OIL PRICES – A BRIEF FALSE RALLY
In recent weeks, oil prices have rallied, with Brent crude rising from $47.50/b to $53/b before turning downwards.
Some observers have seen this rally as an indicator of a secular upturn in prices. Others have interpreted it as an essentially seasonal move which can continue through the winter months.
Both are wrong. Whilst the rally is indeed seasonal, it is already over. Always excluding shocks (such as military threats to production), the recent strength in crude markets is over, and is unlikely to return until April 2016 at the earliest.
Though there are a lot of topics on my current agenda – such as rising strains in the financial system, the growing likelihood of global economic “regime-change”, and what I’m coming to call the “medieval-isation” of Britain – I think it’s desirable now to look at the outlook for energy, and for oil in particular.
Let’s deal here with the short-term picture, where we have witnessed a “bull-trap rally” in oil markets that has been predictable for many months (indeed, I predicted it quite some time ago). The explanation for the seemingly-surprising timing of this up-blip – and the timing of its ending – lies in the difference between crude oil and refined products.
Petroleum consumption is subject to seasonality, with peaks in the winter (when heating demand is at its highest) and in the summer (traditionally known as “the driving season”, though better thought-of as “the vacation season”, since it includes increased aviation demand as well). OPEC data shows the highs and lows of consumption for 2015 as the first quarter (a low of 91.9 million barrels per day) and the fourth (a high of 94.0 mmb/d).
This variation becomes more pronounced when we estimate monthly rather than quarterly consumption, where the 2015 low is likely to have been March (about 89.6 mmb/d) and the high may have been either January or December (both about 95 mmb/d).
The crude purchasing pattern, however, is critically different, and it’s this purchasing cycle, and not end-user consumption, which is reflected in crude markets. When we adjust for the time it takes for crude oil to be transported, refined and shipped as product, it becomes apparent that the seasonal timing shifts materially. Any crude purchased after November isn’t going to reach end-users before the winter consumption peak is over – indeed, refiners tend to plan maintenance downtimes for the early months of the year. Likewise, the pre-summer peak in crude purchasing finishes in June, again because refined product isn’t going to reach the customer until summer demand is tailing off.
What this means for oil markets is set out in the first chart. This shows an estimated monthly call on OPEC crude, arrived at by deducting (a) non-OPEC production (and OPEC’s ex-quota liquids) from (b) estimated monthly crude purchasing (which of course excludes the processing gains which contribute to final product supply). The result is shown in red, whilst the faint blue line shows the number you would arrive at if you – mistakenly – made this calculation based on end-user demand, rather than purchasing. Superimposed on the chart is an indicative OPEC crude output level of 31 mmb/d, which is roughly where OPEC is.

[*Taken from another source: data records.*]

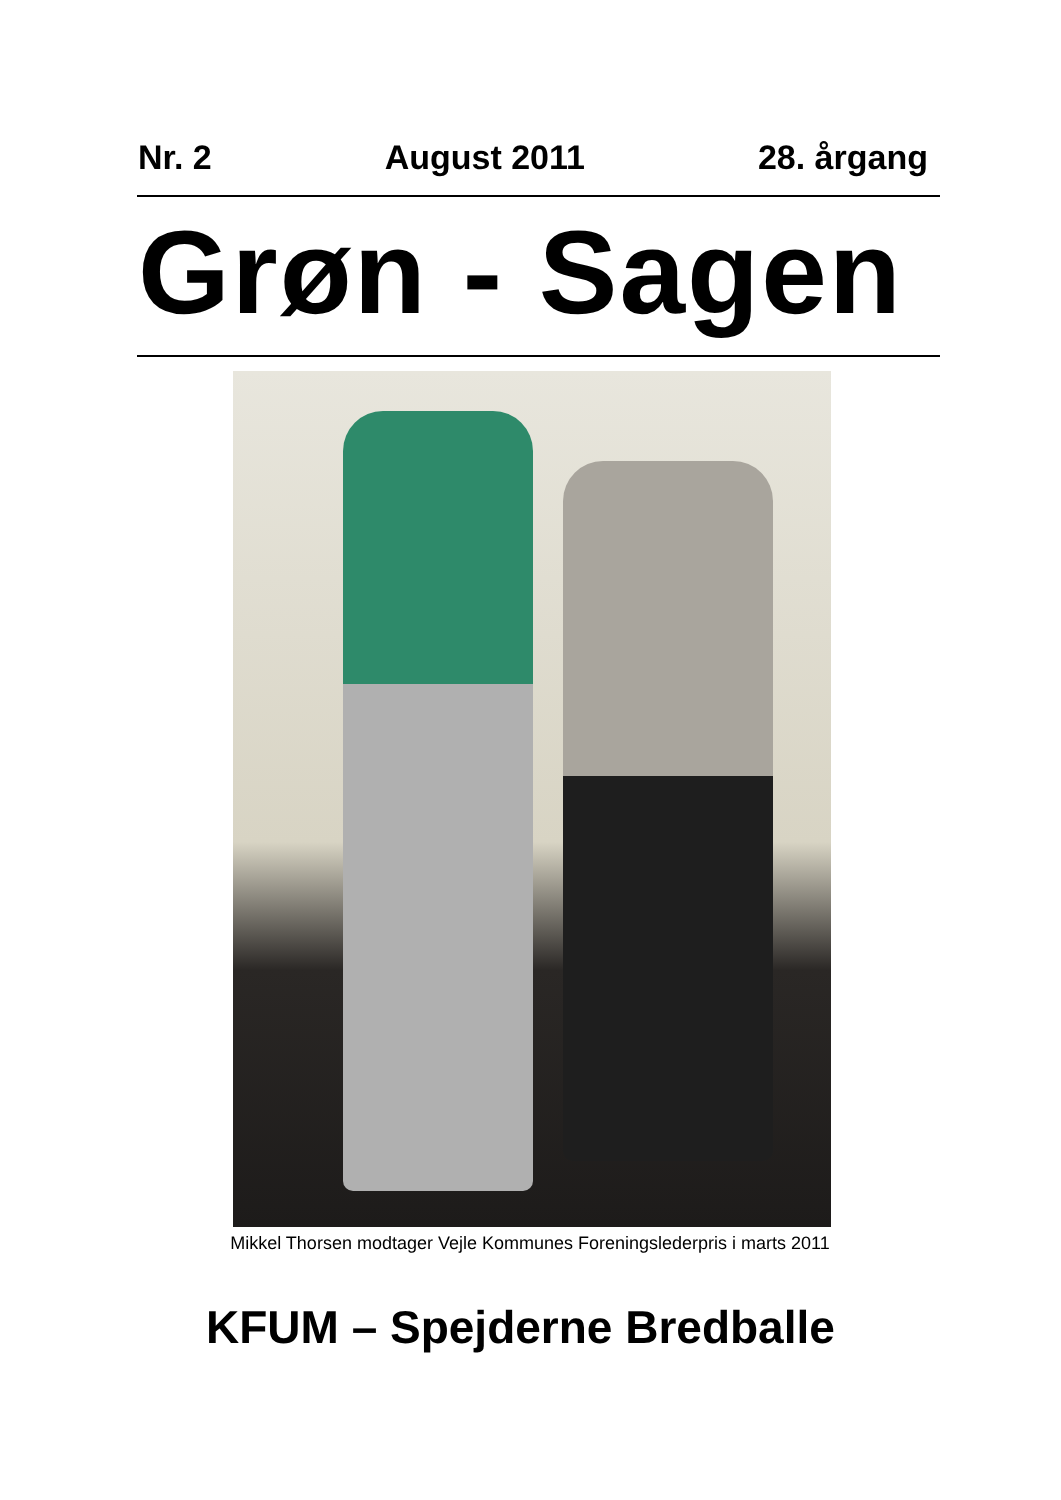Nr. 2 August 2011 28. årgang
Grøn - Sagen
Mikkel Thorsen modtager Vejle Kommunes Foreningslederpris i marts 2011
KFUM – Spejderne Bredballe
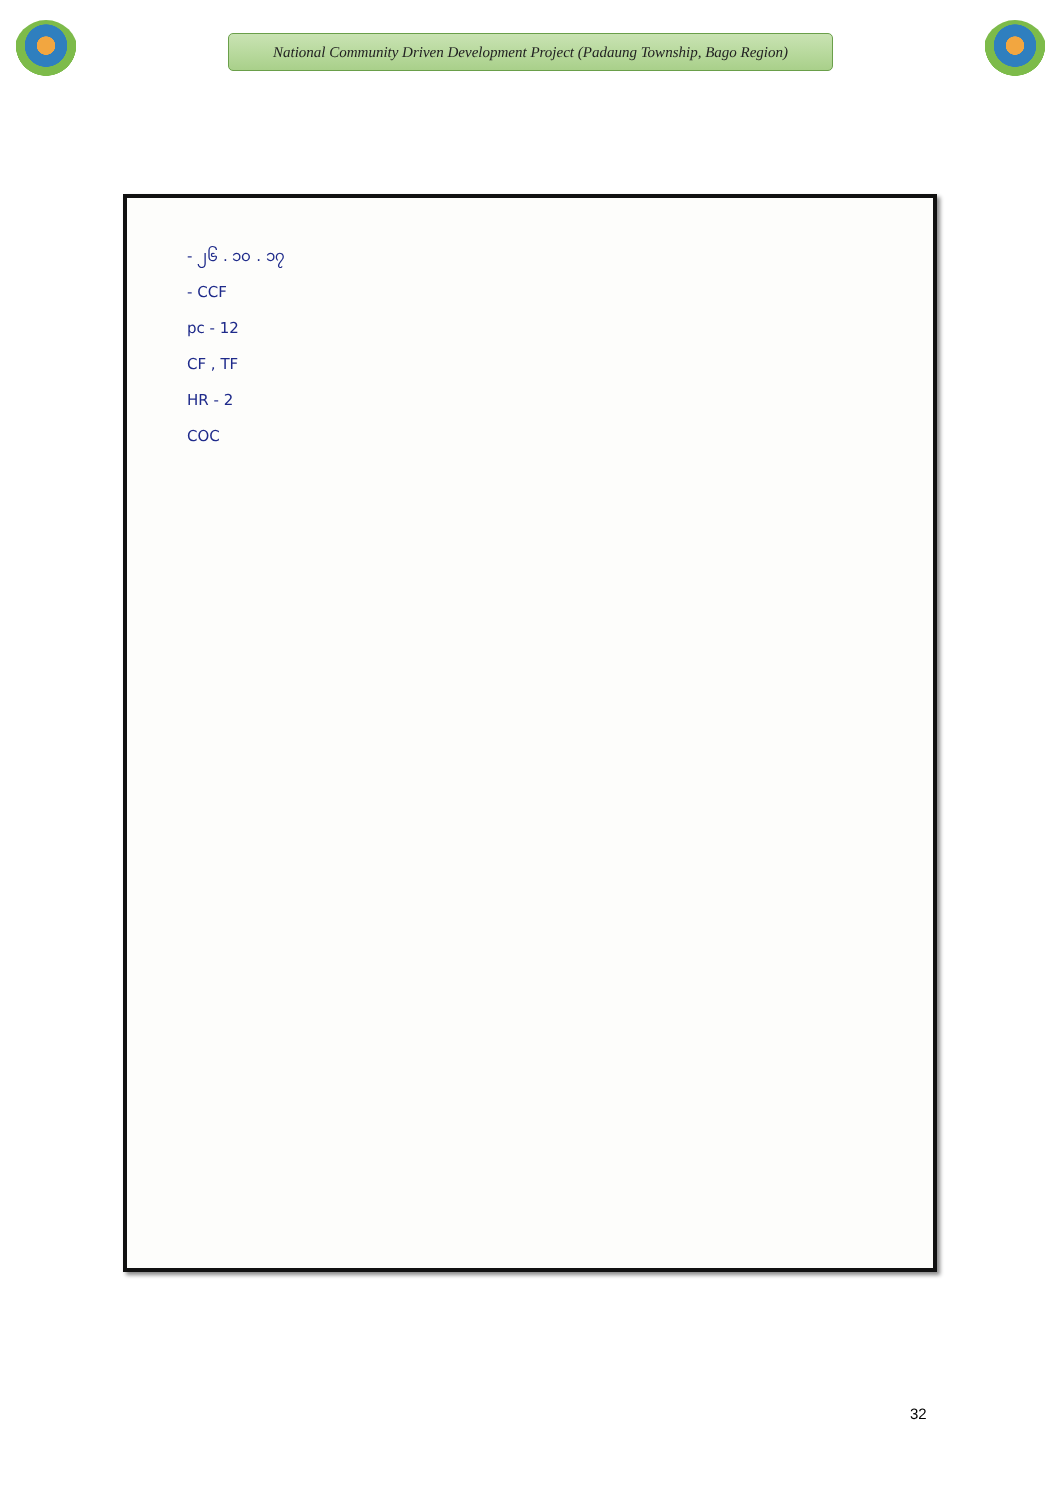National Community Driven Development Project (Padaung Township, Bago Region)
- ၂၆ . ၁၀ . ၁၇
- CCF
pc - 12
CF , TF
HR - 2
COC
32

As the chart reveals, purchaser demand for OPEC crude currently spends most of the year below this indicative OPEC number, meaning that markets are over-supplied – quite how long this is likely to remain the case will considered in a later article.
Such is the extent of structural over-supply that the pre-summer rise in crude purchasing does not move the chart into positive territory. Purchasing does move above the line in October, but not for very long, and not by very much.
This is why the recent rally has been so brief and, in relation to the intrinsic volatility of crude markets, so modest in extent. This analysis indicates not only that the recent rally is over, but also that markets face severe downwards pressure in the coming months.
Of course, crude purchasers – who are perfectly capable of carrying out analyses like this one for themselves – may arbitrage the coming dip, which could put a floor under prices. But there is unlikely to be any upwards pressure in crude markets until late spring at the earliest.
(This analysis does indicate a modest upturn in purchasing at year-end, but this may not happen – it didn’t last year – and isn’t going to take the line into positive territory anyway).
The oil-market timing tool shown on the second chart is something I’ve been calculating for many years, and the basic features have remained largely constant – severe downwards pressures at the beginning of the year, a modest pre-summer upturn, and an equally modest downturn in the summer, ahead of the big autumn upturn.
But the two summer events are pretty marginal affairs at the moment, meaning that the structural turns that do matter occur in autumn (upwards) and the winter months (downwards).
In the near-term, the general pattern remains one of significant over-supply. What we need to consider in a future article are (a) the longer-term picture, and (b) the implications for other commodities and the economy.